When Isaiah saw God in a vision, he was terrified.  He pronounced a curse upon himself and expected to be immediately incinerated.  In chapter 1 of Ezekiel, he saw the glory of God in a vision, he fell on his face in a coma.  When John the apostle saw the Shekinah glory of God in the face of Jesus Christ in Revelation 1 it says he fell over like a dead man, he went into a coma.  Terror is the result of seeing the presence of God, even a veiled presence of God.  And not just the Father, but also the Son: People who saw Jesus and understood that He was God were terrified.  A woman was healed by Jesus and it says she was absolutely terrified when she realized He was God because He had just healed her.  The disciples had Jesus in the boat. It says they were afraid because of the storm.  Jesus stopped the storm and it says they were exceedingly afraid.
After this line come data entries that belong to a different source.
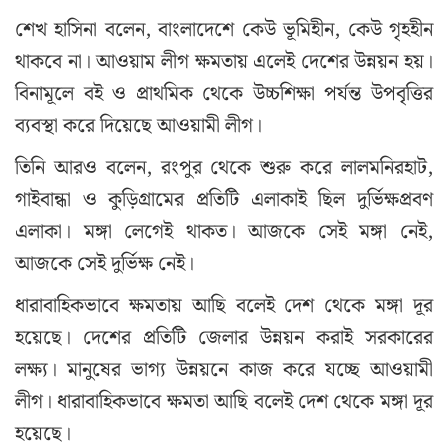
শেখ হাসিনা বলেন, বাংলাদেশে কেউ ভূমিহীন, কেউ গৃহহীন
থাকবে না। আওয়াম লীগ ক্ষমতায় এলেই দেশের উন্নয়ন হয়।
বিনামূলে বই ও প্রাথমিক থেকে উচ্চশিক্ষা পর্যন্ত উপবৃত্তির
ব্যবস্থা করে দিয়েছে আওয়ামী লীগ।
তিনি আরও বলেন, রংপুর থেকে শুরু করে লালমনিরহাট,
গাইবান্ধা ও কুড়িগ্রামের প্রতিটি এলাকাই ছিল দুর্ভিক্ষপ্রবণ
এলাকা। মঙ্গা লেগেই থাকত। আজকে সেই মঙ্গা নেই,
আজকে সেই দুর্ভিক্ষ নেই।
ধারাবাহিকভাবে ক্ষমতায় আছি বলেই দেশ থেকে মঙ্গা দূর
হয়েছে। দেশের প্রতিটি জেলার উন্নয়ন করাই সরকারের
লক্ষ্য। মানুষের ভাগ্য উন্নয়নে কাজ করে যচ্ছে আওয়ামী
লীগ। ধারাবাহিকভাবে ক্ষমতা আছি বলেই দেশ থেকে মঙ্গা দূর
হয়েছে।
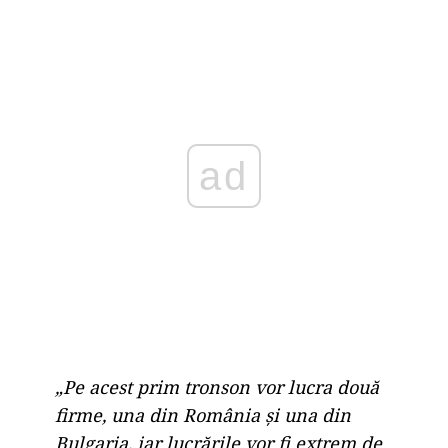
ad
„Pe acest prim tronson vor lucra două
firme, una din România și una din
Bulgaria, iar lucrările vor fi extrem de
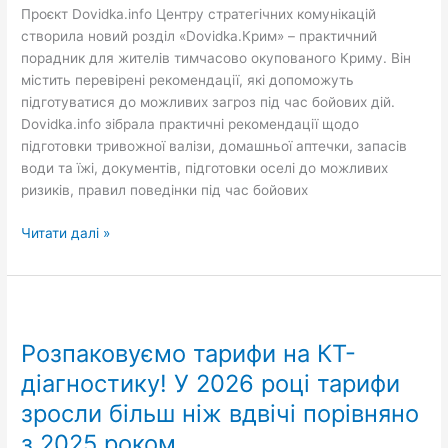
Проєкт Dovidka.info Центру стратегічних комунікацій
створила новий розділ «Dovidka.Крим» – практичний
порадник для жителів тимчасово окупованого Криму. Він
містить перевірені рекомендації, які допоможуть
підготуватися до можливих загроз під час бойових дій.
Dovidka.info зібрала практичні рекомендації щодо
підготовки тривожної валізи, домашньої аптечки, запасів
води та їжі, документів, підготовки оселі до можливих
ризиків, правил поведінки під час бойових
Читати далі »
Розпаковуємо
тарифи
Розпаковуємо тарифи на КТ-
на
КТ-
діагностику! У 2026 році тарифи
діагностику!
зросли більш ніж вдвічі порівняно
У
з 2025 роком
2026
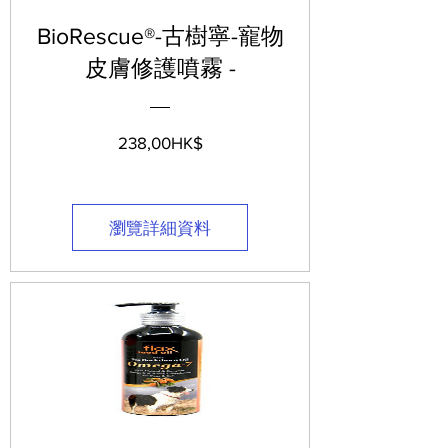
BioRescue®-古樹寧-寵物
皮膚修護噴霧 -
價
238,00HK$
格
瀏覽詳細資料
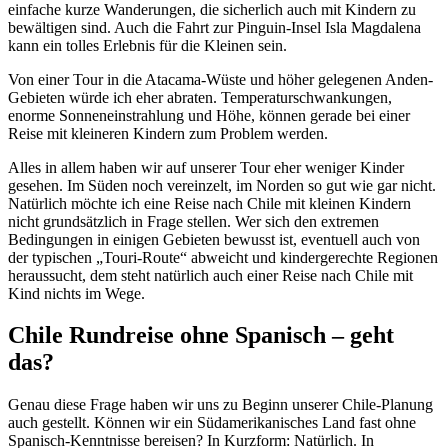
einfache kurze Wanderungen, die sicherlich auch mit Kindern zu
bewältigen sind. Auch die Fahrt zur Pinguin-Insel Isla Magdalena
kann ein tolles Erlebnis für die Kleinen sein.
Von einer Tour in die Atacama-Wüste und höher gelegenen Anden-
Gebieten würde ich eher abraten. Temperaturschwankungen,
enorme Sonneneinstrahlung und Höhe, können gerade bei einer
Reise mit kleineren Kindern zum Problem werden.
Alles in allem haben wir auf unserer Tour eher weniger Kinder
gesehen. Im Süden noch vereinzelt, im Norden so gut wie gar nicht.
Natürlich möchte ich eine Reise nach Chile mit kleinen Kindern
nicht grundsätzlich in Frage stellen. Wer sich den extremen
Bedingungen in einigen Gebieten bewusst ist, eventuell auch von
der typischen „Touri-Route“ abweicht und kindergerechte Regionen
heraussucht, dem steht natürlich auch einer Reise nach Chile mit
Kind nichts im Wege.
Chile Rundreise ohne Spanisch – geht
das?
Genau diese Frage haben wir uns zu Beginn unserer Chile-Planung
auch gestellt. Können wir ein Südamerikanisches Land fast ohne
Spanisch-Kenntnisse bereisen? In Kurzform: Natürlich. In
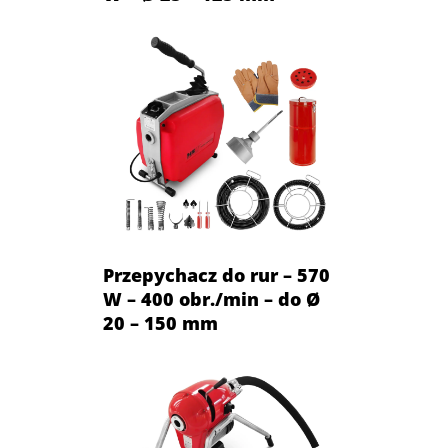
Przepychacz do rur – 570
W – 400 obr./min – do Ø
20 – 150 mm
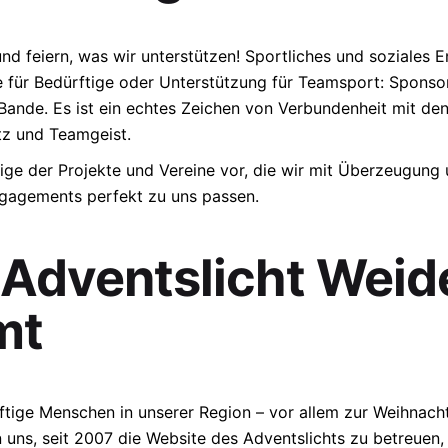
und feiern, was wir unterstützen! Sportliches und soziales 
 für Bedürftige oder Unterstützung für Teamsport: Sponsor
 Bande. Es ist ein echtes Zeichen von Verbundenheit mit de
tz und Teamgeist.
einige der Projekte und Vereine vor, die wir mit Überzeugung
gagements perfekt zu uns passen.
Adventslicht Weide
mt
ftige Menschen in unserer Region – vor allem zur Weihnacht
 uns, seit 2007 die Website des Adventslichts zu betreuen,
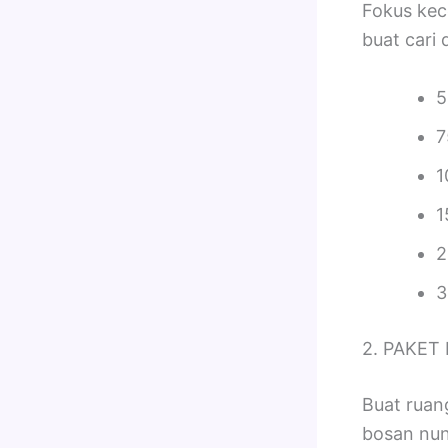
Fokus kec
buat cari d
5
7
1
1
2
3
2. PAKET 
Buat ruang
bosan nu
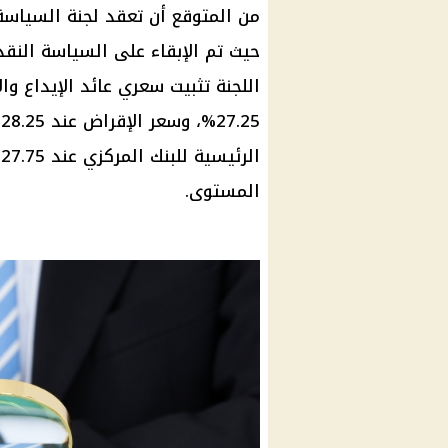
اللجنة تثبيت سعري عائد الإيداع وا
%
ا
المستوى.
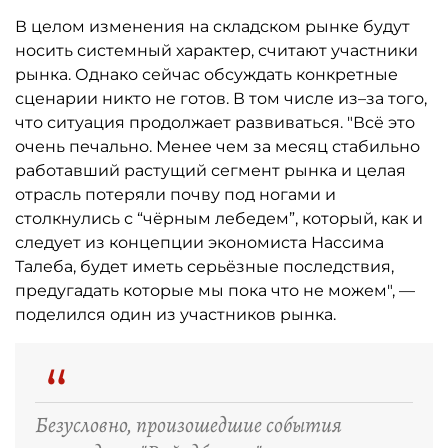
В целом изменения на складском рынке будут
носить системный характер, считают участники
рынка. Однако сейчас обсуждать конкретные
сценарии никто не готов. В том числе из–за того,
что ситуация продолжает развиваться. "Всё это
очень печально. Менее чем за месяц стабильно
работавший растущий сегмент рынка и целая
отрасль потеряли почву под ногами и
столкнулись с “чёрным лебедем”, который, как и
следует из концепции экономиста Нассима
Талеба, будет иметь серьёзные последствия,
предугадать которые мы пока что не можем", —
поделился один из участников рынка.
“
Безусловно, произошедшие события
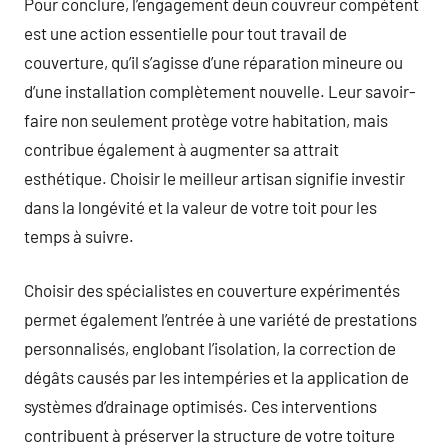
Pour conclure, l’engagement deun couvreur compétent
est une action essentielle pour tout travail de
couverture, qu’il s’agisse d’une réparation mineure ou
d’une installation complètement nouvelle. Leur savoir-
faire non seulement protège votre habitation, mais
contribue également à augmenter sa attrait
esthétique. Choisir le meilleur artisan signifie investir
dans la longévité et la valeur de votre toit pour les
temps à suivre.
Choisir des spécialistes en couverture expérimentés
permet également l’entrée à une variété de prestations
personnalisés, englobant l’isolation, la correction de
dégâts causés par les intempéries et la application de
systèmes d’drainage optimisés. Ces interventions
contribuent à préserver la structure de votre toiture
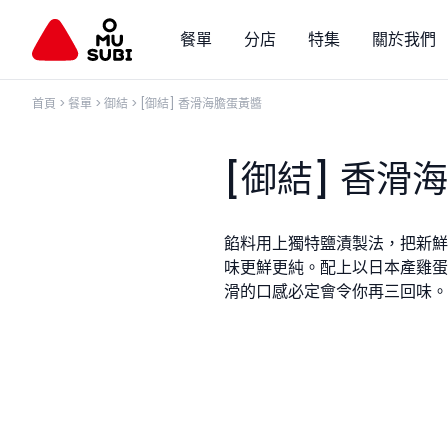
餐單
分店
特集
關於我們
首頁
>
餐單
>
御結
>
[御結] 香滑海膽蛋黃醬
[御結] 香滑
餡料用上獨特鹽漬製法，把新鮮
味更鮮更純。配上以日本產雞蛋
滑的口感必定會令你再三回味。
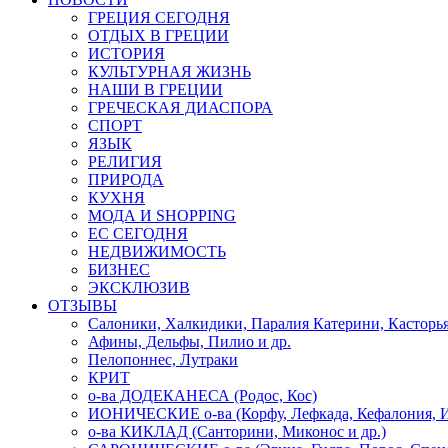
ГРЕЦИЯ СЕГОДНЯ
ОТДЫХ В ГРЕЦИИ
ИСТОРИЯ
КУЛЬТУРНАЯ ЖИЗНЬ
НАШИ В ГРЕЦИИ
ГРЕЧЕСКАЯ ДИАСПОРА
СПОРТ
ЯЗЫК
РЕЛИГИЯ
ПРИРОДА
КУХНЯ
МОДА И SHOPPING
ЕС СЕГОДНЯ
НЕДВИЖИМОСТЬ
БИЗНЕС
ЭКСКЛЮЗИВ
ОТЗЫВЫ
Салоники, Халкидики, Паралия Катерини, Касторь
Афины, Дельфы, Пилио и др.
Пелопоннес, Лутраки
КРИТ
о-ва ДОДЕКАНЕСА (Родос, Кос)
ИОНИЧЕСКИЕ о-ва (Корфу, Лефкада, Кефалония, И
о-ва КИКЛАД (Санторини, Миконос и др.)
They were more afraid of having God in their boat than having a storm outside their boat.  And it’s enough to terrify a sinner because a sinner knows: If I can see God, if I'm in the presence of God, then He can see me.  I see holiness, He sees sin. I'm in trouble.

 

The angel says, “Don't be afraid, the news is good.”  These guys went from absolute sheer terror to joy.  And suddenly appeared a great throng of angels praising.  No wonder just as soon as the show was over they quickly ran to Bethlehem to find the only baby in town that was lying in a manger.  No wonder they went everywhere telling everyone the good news!

We are the shepherds. We are the chosen. Let’s continue to see Him, to worship Him, and to tell others.